5-5-15
This time last year I was on my bicycle in Florida celebrating Sinkhole de Mayo. If you don't know what I mean, I suggest you buy my book and find out!
This year, however, I am in San Juan Bautista, pretty much as close to Mexico as you can get in Los Estados Unidos. We "partied" over the weekend via the 31st annual Indian Market and World Peace Festival, which featured non-stop Native American dancing and music and arts/crafts booths. There was no alcohol or drugs - they are not allowed on the "Red Road" of sobriety - we "partied" family style.
This was the last festival organized by San Juan resident artist and writer Laynee Bluebird (Elayne Silva-Reyna) who happens to live down the asphalt road from me. Her daughter and others will continue the tradition in years to come.
Layne Bluebird is the author of Wolf Dreamer of the Longest Night Moon, a beautiful story/meditation that I highly recommend experiencing. As Laynee (80 years old but she can pass for 50) would tell you, the story is meant to be read in one sitting in a quiet space where you can reflect on its affect on your spirit. The sequel to this story will come out soon. Expand your natural awareness. Read for yourself.
What does this have to do with Beasts of the Southern Wild? Nothing! And Everything!
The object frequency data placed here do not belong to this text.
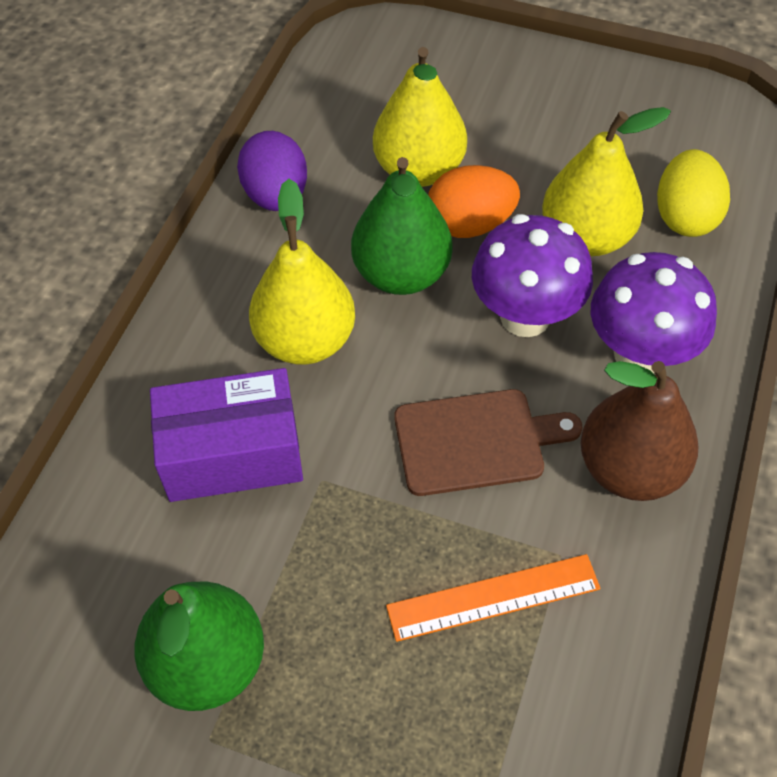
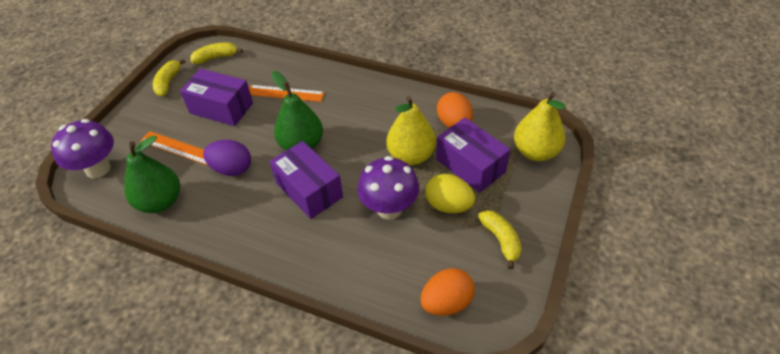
brown cutting board: 1 -> 0
brown pear: 1 -> 0
orange egg: 1 -> 2
orange ruler: 1 -> 2
purple box: 1 -> 3
yellow banana: 0 -> 3
yellow pear: 3 -> 2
I watched Beasts of the Southern Wild on DVD Sunday night after mildly freaking out at the Indian Market. I had what I call an "episode" while enjoying a dance performance in the middle of the sports field behind the town elementary school on a perfectly sunny and breezy afternoon.
I don't have "episodes" all the time - they only happen to me once in a while, usually when I'm on my own in the woodsy woods woodsy or romping in the high country. They kind of sneak up on me and take over - not in any scary way - completely beautiful - and I get a floating sensation along with super-heightened sensory awareness. Light, color, sound, movement, and especially wind are super intensified. I am isolated for a moment or two, sometimes a few minutes before I come back to normal.
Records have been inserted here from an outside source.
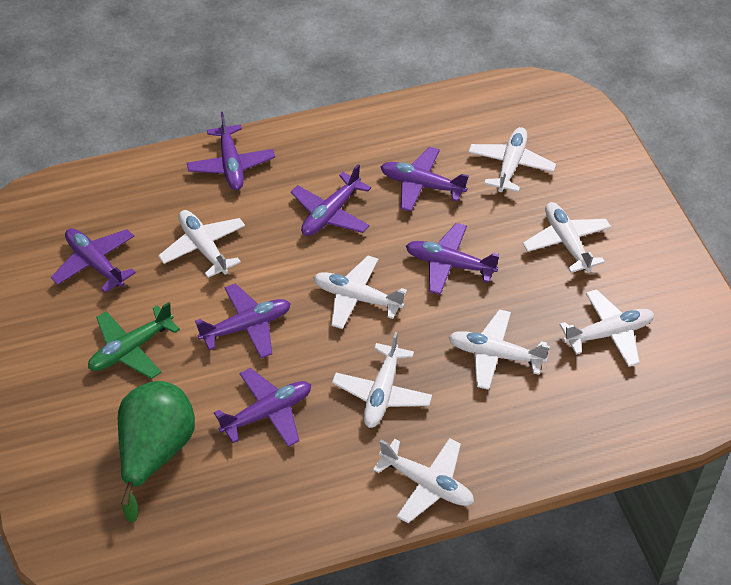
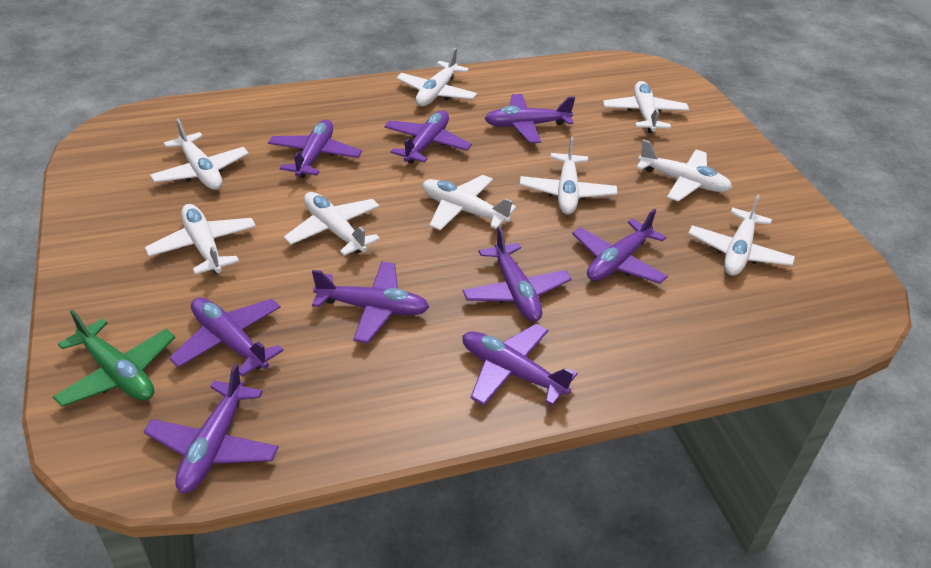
green pear: 1 -> 0
purple plane: 7 -> 9
white plane: 8 -> 9

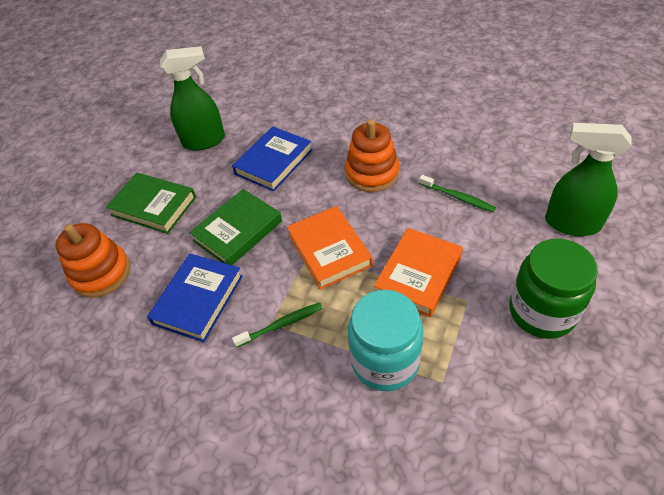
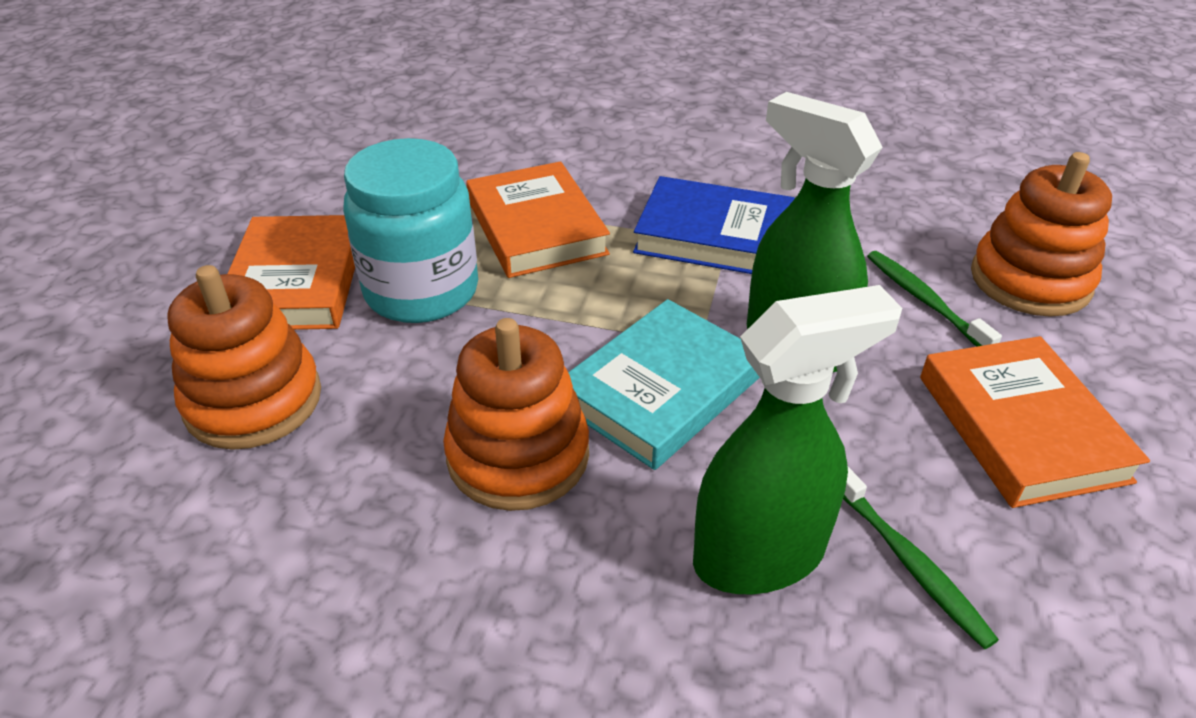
blue book: 2 -> 1
green book: 2 -> 0
green jar: 1 -> 0
orange book: 2 -> 3
orange stacking toy: 2 -> 3
turquoise book: 0 -> 1

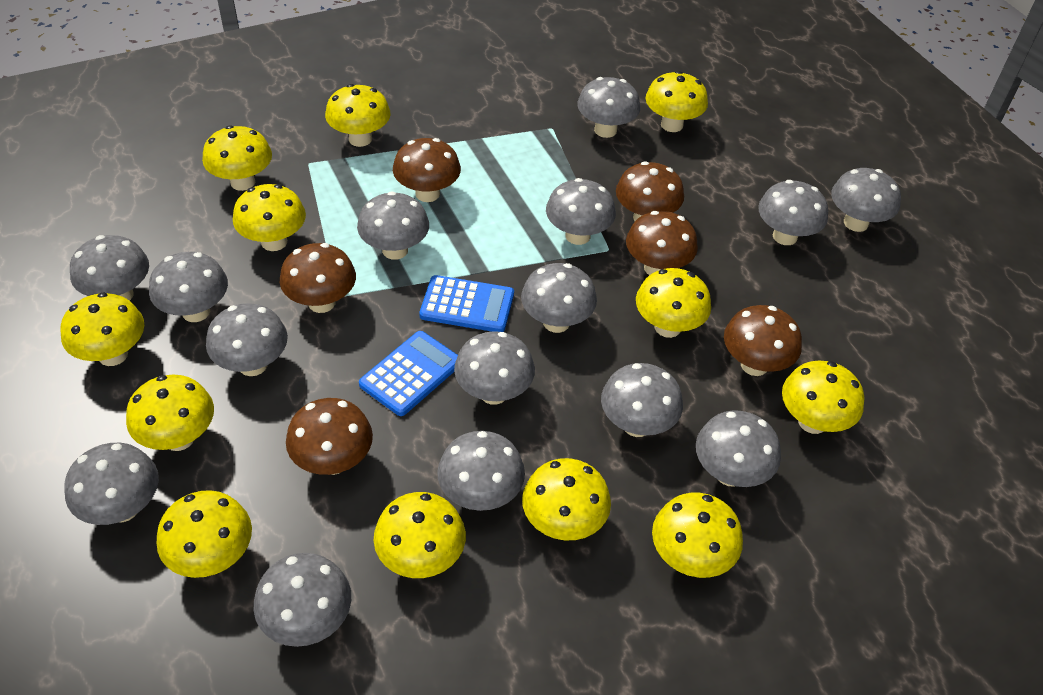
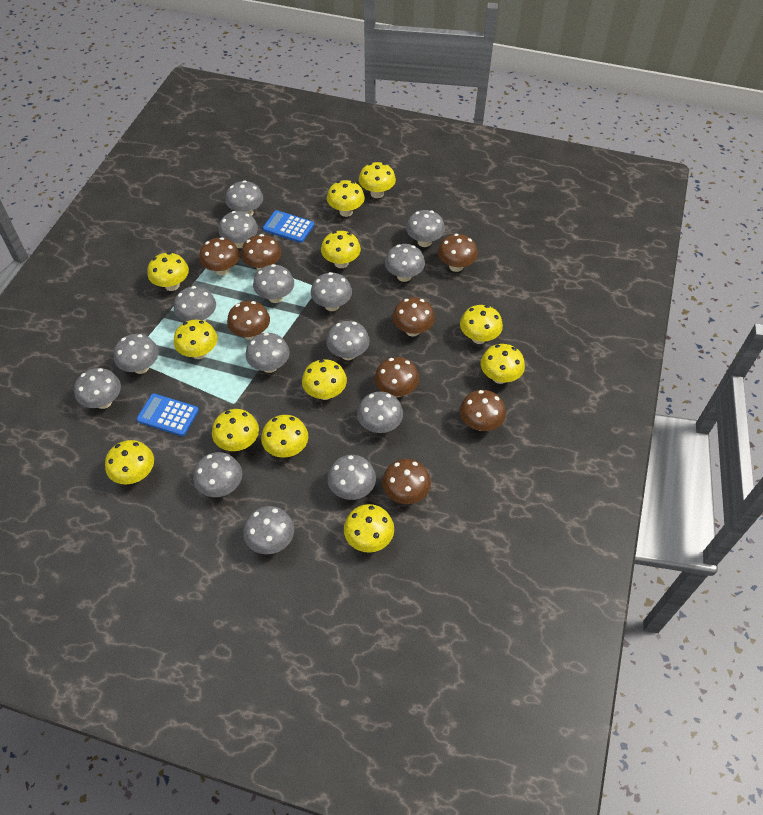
brown mushroom: 6 -> 8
I love it when an "episode" happens. This one occurred during one of the dances at the festival. A steady drum beat - a big circle of people dressed in native garb - men and women, boys and girls - a green grassy field under a bright blue sky. One dancer was especially demonstrative. I think his "spirit" was a deer spirit (note: that's my interpretation - I don't pretend to understand Native American culture or spirituality, but I respect it nonetheless) and he was really into his movements, using ornaments that resembled deer horns in quick, rhythmic motion, bent over like a quadruped, turning this way and that with the sound of the drum, staying in time with the other dancers.
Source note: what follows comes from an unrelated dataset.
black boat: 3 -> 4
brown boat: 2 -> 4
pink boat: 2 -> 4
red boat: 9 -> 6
In the background, lining the field, is a long row of tall, healthy eucalyptus trees. When my "episode" happened, I became aware that the tallest tree branches were swaying back and forth in time with the drums. My focus was on the trees, no, IN the trees, from a long distance away, on the opposite side of the dancers. That is, the dancers were in the field between me and the eucalyptus grove. The whole scene kind of ebbed and flowed with the wind for a few minutes. I felt like I was slightly elevated, just a little bit off the ground.
I couldn't stop smiling.
Beasts of the Southern Wild is one of the best movies I have never heard of. It's set in the deep South, off-bayou of New Orleans I think, and it features some of the wildest, most intriguing characters you will never ever meet. Hushpuppy, the little girl that stars in the movie, around which the movie revolves, is a four-foot tower of strength and a fierce observer/participant of/in her reality. If you don't love her, you should be ashamed of yourself.
This story is raw. It's ferocious. It's wonderful.
It didn't make me have an "episode" like the Indian Market and World Peace Festival, but it made my gut burn with a love of being alive. "Beast it." It's Nature's Way.